*** Block opens ***

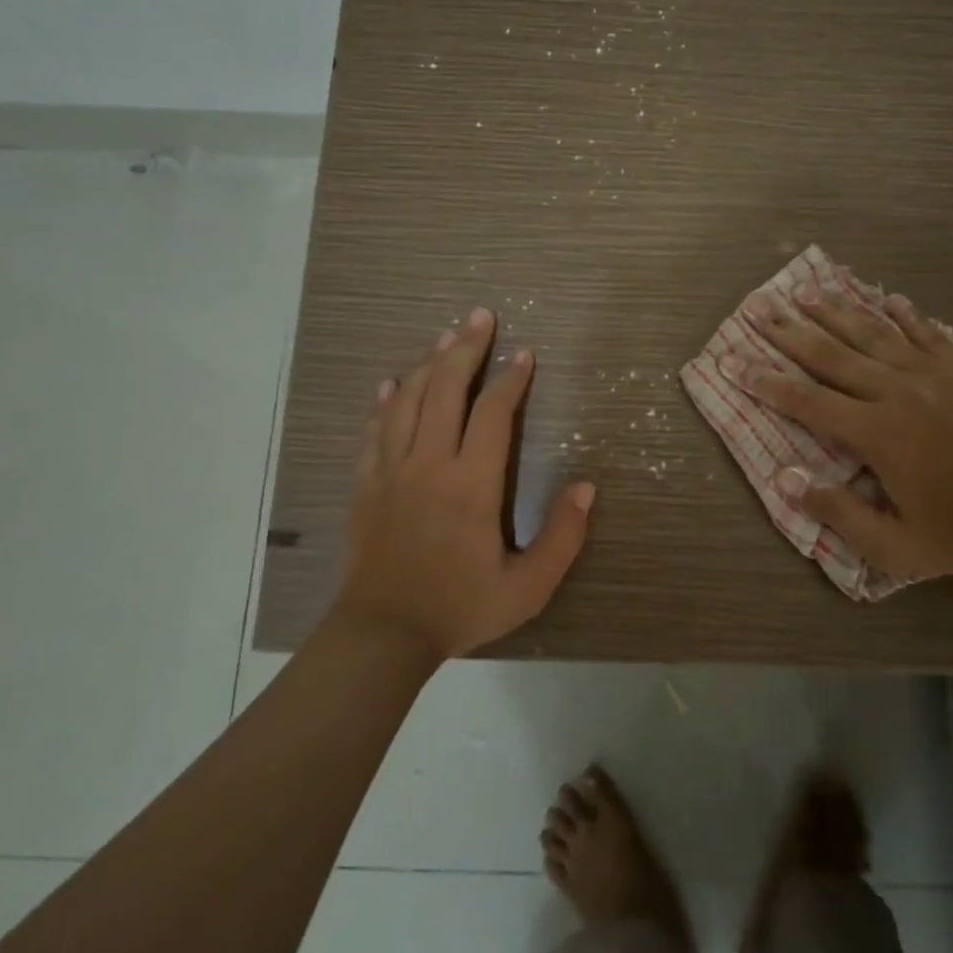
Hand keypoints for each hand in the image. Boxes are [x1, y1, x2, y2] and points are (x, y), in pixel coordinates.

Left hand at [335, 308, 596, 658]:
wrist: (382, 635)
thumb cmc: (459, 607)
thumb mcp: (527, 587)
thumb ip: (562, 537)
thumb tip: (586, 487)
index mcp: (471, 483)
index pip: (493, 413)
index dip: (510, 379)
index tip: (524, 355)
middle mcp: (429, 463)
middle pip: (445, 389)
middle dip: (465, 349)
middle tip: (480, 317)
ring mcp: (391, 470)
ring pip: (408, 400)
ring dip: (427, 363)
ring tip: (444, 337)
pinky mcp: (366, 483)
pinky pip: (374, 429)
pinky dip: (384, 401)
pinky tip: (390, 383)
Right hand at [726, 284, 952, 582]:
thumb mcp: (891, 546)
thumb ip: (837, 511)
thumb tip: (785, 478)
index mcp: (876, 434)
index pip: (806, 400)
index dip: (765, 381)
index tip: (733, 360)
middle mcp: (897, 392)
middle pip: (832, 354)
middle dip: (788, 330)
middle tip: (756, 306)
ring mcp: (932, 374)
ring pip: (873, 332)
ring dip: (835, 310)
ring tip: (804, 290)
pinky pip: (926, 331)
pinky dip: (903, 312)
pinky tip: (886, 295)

*** Block closes ***
*** Block opens ***

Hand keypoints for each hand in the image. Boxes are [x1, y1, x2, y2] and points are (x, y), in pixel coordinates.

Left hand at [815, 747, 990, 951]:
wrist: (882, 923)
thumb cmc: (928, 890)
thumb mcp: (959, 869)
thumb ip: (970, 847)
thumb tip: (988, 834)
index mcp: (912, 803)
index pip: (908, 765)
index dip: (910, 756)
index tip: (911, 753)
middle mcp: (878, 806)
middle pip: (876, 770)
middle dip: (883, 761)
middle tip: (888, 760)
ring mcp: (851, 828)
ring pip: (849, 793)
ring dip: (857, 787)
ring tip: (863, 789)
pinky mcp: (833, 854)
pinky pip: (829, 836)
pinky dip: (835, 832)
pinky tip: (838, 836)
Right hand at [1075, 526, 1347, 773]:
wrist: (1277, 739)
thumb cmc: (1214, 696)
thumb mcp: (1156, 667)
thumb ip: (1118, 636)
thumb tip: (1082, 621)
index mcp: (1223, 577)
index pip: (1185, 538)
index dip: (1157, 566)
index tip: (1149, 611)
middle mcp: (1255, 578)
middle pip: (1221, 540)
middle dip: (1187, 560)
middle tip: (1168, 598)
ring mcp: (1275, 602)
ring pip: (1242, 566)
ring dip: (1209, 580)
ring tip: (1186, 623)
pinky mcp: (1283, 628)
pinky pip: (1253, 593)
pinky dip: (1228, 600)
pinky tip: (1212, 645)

*** Block closes ***
*** Block opens ***

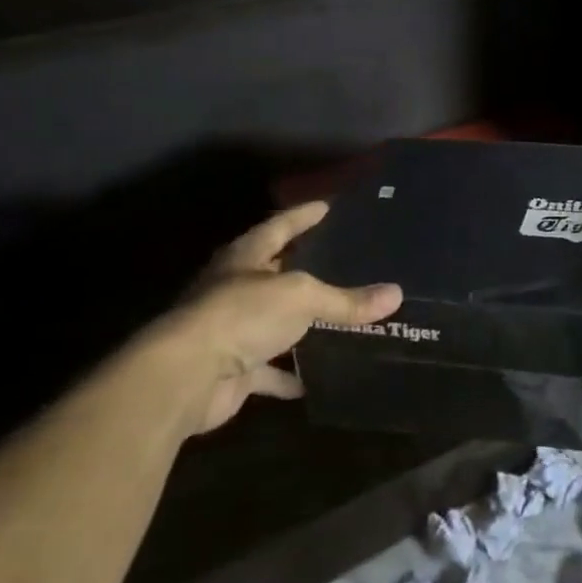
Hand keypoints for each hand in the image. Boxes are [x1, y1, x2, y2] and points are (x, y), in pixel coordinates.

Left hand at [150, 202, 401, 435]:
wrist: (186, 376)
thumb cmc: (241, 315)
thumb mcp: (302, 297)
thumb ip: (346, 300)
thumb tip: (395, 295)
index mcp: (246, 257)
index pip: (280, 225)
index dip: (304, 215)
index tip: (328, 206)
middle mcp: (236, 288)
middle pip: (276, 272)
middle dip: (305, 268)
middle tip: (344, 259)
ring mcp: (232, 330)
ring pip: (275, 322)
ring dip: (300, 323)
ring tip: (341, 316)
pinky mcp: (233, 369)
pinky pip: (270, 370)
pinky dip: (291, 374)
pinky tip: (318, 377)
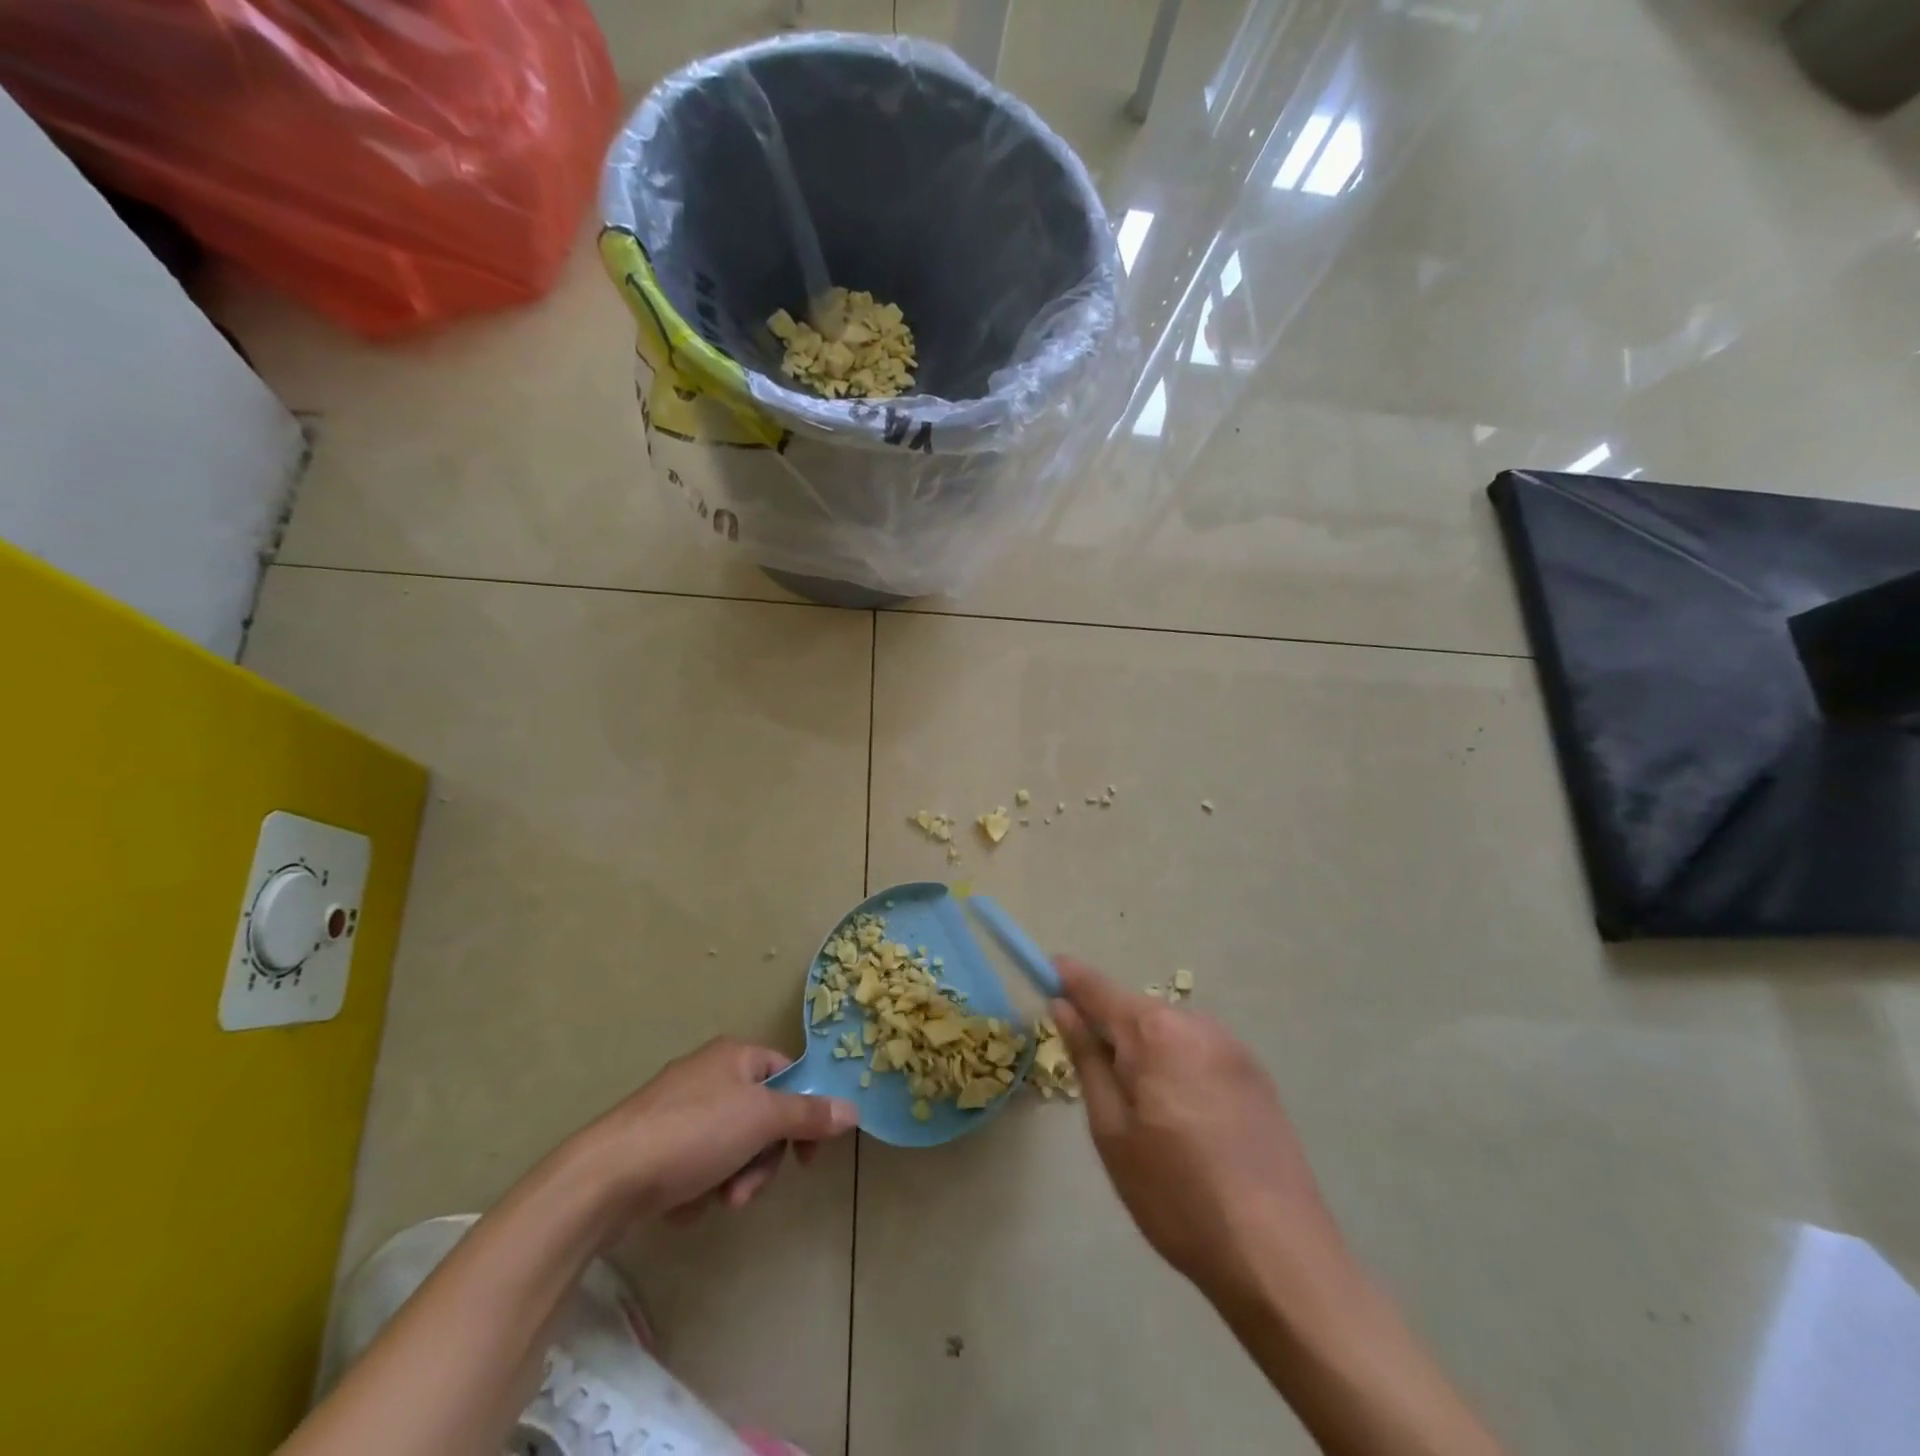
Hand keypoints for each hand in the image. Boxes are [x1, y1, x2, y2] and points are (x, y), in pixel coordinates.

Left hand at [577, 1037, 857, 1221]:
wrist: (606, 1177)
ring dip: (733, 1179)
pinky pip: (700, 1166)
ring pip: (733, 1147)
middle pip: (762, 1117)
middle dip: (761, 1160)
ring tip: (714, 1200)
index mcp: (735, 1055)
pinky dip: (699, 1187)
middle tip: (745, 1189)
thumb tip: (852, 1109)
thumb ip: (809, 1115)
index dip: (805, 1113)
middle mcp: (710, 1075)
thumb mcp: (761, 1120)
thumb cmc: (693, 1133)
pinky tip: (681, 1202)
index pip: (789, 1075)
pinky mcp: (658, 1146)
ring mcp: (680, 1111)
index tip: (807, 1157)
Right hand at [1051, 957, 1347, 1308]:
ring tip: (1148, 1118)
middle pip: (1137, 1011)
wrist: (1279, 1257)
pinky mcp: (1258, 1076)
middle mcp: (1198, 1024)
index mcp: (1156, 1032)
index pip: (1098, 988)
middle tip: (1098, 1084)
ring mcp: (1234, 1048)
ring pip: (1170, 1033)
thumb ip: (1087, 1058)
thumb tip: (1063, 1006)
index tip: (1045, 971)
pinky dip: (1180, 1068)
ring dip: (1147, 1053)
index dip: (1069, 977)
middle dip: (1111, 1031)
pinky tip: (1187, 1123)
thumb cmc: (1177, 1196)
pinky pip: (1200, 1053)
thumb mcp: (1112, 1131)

*** Block closes ***

Everything in the material above from the line that has "index pip: (1098, 988)" through the line that has "thumb mcp: (1112, 1131)" must be duplicated exactly, with no other lines given.

Written answer =
index pip: (1098, 988)
middle tip: (1098, 1084)
ring mcp: (1234, 1048)
ring pip: (1170, 1033)
thumb ip: (1087, 1058)
thumb tip: (1063, 1006)
index tip: (1045, 971)
pinky dip: (1180, 1068)
ring dip: (1147, 1053)
index dip: (1069, 977)
middle dip: (1111, 1031)
pinky tip: (1187, 1123)
thumb cmc: (1177, 1196)
pinky pip: (1200, 1053)
thumb mcp: (1112, 1131)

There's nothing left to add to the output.